[Dataset entries]
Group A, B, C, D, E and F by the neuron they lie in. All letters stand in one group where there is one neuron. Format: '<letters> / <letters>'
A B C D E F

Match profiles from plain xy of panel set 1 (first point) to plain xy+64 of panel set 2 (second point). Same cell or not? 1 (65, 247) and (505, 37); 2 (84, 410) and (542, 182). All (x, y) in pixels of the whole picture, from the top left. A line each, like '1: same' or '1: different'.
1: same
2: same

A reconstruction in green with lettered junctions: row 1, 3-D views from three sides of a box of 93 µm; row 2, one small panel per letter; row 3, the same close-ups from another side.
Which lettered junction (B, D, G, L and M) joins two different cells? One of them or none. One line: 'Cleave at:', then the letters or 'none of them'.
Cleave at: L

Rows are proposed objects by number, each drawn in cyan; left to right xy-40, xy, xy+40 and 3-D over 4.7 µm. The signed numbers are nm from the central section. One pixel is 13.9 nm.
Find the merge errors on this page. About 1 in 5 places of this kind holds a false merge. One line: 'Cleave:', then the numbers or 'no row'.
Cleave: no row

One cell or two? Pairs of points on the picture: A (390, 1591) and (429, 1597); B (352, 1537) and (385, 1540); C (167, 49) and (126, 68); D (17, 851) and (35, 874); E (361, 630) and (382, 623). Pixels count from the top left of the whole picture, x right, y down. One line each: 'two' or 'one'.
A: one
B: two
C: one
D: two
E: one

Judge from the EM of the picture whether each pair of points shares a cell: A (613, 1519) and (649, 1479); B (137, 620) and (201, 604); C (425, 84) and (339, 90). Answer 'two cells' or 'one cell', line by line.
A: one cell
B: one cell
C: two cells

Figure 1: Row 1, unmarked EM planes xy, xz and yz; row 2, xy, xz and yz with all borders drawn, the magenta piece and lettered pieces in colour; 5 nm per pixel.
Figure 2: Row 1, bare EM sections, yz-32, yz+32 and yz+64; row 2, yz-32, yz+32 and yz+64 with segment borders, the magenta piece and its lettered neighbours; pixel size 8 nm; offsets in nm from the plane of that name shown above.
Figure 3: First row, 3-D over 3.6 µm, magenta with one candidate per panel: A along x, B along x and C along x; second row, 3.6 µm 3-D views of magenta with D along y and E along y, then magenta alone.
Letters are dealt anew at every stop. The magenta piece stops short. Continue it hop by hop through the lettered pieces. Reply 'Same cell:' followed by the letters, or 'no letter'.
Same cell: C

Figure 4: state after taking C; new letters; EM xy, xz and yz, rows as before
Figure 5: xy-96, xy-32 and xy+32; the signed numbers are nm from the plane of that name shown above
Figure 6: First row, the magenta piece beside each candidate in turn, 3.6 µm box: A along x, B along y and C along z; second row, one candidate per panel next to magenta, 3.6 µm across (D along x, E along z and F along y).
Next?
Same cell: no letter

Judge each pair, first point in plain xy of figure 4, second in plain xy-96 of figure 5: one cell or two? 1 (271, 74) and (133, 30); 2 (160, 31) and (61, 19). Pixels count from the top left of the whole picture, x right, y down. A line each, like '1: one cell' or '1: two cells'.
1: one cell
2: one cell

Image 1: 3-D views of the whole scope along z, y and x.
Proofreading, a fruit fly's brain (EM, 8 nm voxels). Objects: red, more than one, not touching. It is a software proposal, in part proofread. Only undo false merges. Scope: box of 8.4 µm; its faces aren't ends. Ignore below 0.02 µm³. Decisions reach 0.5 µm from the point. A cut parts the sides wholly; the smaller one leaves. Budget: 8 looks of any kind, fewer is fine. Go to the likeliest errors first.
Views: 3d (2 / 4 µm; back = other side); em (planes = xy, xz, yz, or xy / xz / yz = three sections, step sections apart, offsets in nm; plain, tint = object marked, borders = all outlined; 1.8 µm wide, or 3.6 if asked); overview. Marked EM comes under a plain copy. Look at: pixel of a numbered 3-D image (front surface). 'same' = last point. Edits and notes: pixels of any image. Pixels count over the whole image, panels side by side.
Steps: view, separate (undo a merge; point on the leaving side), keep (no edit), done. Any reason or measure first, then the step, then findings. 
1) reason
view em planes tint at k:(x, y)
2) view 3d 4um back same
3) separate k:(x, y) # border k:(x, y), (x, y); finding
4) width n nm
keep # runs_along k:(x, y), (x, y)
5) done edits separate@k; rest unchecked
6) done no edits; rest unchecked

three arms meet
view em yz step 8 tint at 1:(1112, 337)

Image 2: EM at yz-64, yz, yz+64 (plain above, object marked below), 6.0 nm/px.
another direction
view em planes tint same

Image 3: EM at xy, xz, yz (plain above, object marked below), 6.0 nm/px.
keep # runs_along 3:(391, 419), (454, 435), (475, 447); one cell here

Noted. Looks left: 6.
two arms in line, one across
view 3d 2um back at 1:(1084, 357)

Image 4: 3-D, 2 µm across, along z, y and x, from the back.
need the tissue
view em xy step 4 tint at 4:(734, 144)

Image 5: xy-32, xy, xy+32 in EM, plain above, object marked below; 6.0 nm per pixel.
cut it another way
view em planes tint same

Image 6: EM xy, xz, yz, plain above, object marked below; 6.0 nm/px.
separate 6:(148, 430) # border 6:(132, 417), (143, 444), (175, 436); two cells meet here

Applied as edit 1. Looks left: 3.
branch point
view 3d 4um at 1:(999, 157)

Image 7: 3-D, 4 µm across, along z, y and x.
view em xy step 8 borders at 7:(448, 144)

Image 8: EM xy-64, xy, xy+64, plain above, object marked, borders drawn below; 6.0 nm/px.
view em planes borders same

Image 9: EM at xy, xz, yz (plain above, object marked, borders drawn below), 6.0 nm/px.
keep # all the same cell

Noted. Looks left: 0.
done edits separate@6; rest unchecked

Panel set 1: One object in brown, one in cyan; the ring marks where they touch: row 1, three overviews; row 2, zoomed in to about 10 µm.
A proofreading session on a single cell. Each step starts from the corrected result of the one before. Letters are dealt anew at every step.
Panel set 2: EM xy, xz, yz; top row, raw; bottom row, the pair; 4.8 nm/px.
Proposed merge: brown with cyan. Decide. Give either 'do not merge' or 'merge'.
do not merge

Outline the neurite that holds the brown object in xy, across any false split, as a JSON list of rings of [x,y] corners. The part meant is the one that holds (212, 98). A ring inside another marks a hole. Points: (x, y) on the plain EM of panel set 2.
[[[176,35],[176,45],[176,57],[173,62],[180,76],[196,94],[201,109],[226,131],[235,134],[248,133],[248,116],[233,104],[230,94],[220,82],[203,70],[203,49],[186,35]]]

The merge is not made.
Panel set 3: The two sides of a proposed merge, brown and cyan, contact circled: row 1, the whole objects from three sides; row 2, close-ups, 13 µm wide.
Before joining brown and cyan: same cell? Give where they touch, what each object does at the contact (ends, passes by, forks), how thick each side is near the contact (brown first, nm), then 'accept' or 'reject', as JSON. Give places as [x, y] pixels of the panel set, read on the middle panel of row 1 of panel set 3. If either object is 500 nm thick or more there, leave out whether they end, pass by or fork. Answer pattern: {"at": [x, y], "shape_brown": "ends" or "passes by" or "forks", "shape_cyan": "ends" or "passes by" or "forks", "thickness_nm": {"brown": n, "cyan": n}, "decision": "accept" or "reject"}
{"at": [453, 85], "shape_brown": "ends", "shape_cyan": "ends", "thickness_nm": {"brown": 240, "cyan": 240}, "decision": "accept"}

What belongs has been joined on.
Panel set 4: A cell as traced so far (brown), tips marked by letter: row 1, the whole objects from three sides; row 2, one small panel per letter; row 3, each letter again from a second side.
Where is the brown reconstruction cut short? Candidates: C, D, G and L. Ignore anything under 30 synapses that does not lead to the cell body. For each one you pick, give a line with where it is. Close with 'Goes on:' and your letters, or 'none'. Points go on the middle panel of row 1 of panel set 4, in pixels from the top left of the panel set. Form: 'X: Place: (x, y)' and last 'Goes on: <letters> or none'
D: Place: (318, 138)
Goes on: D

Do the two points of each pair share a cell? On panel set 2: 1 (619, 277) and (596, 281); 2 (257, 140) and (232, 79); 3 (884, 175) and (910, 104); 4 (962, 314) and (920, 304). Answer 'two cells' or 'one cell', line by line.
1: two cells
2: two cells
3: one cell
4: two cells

## About this exercise
What is needed is every line from the data above that includes the string "reason", copied out.

## Response
Steps: view, separate (undo a merge; point on the leaving side), keep (no edit), done. Any reason or measure first, then the step, then findings. 
1) reason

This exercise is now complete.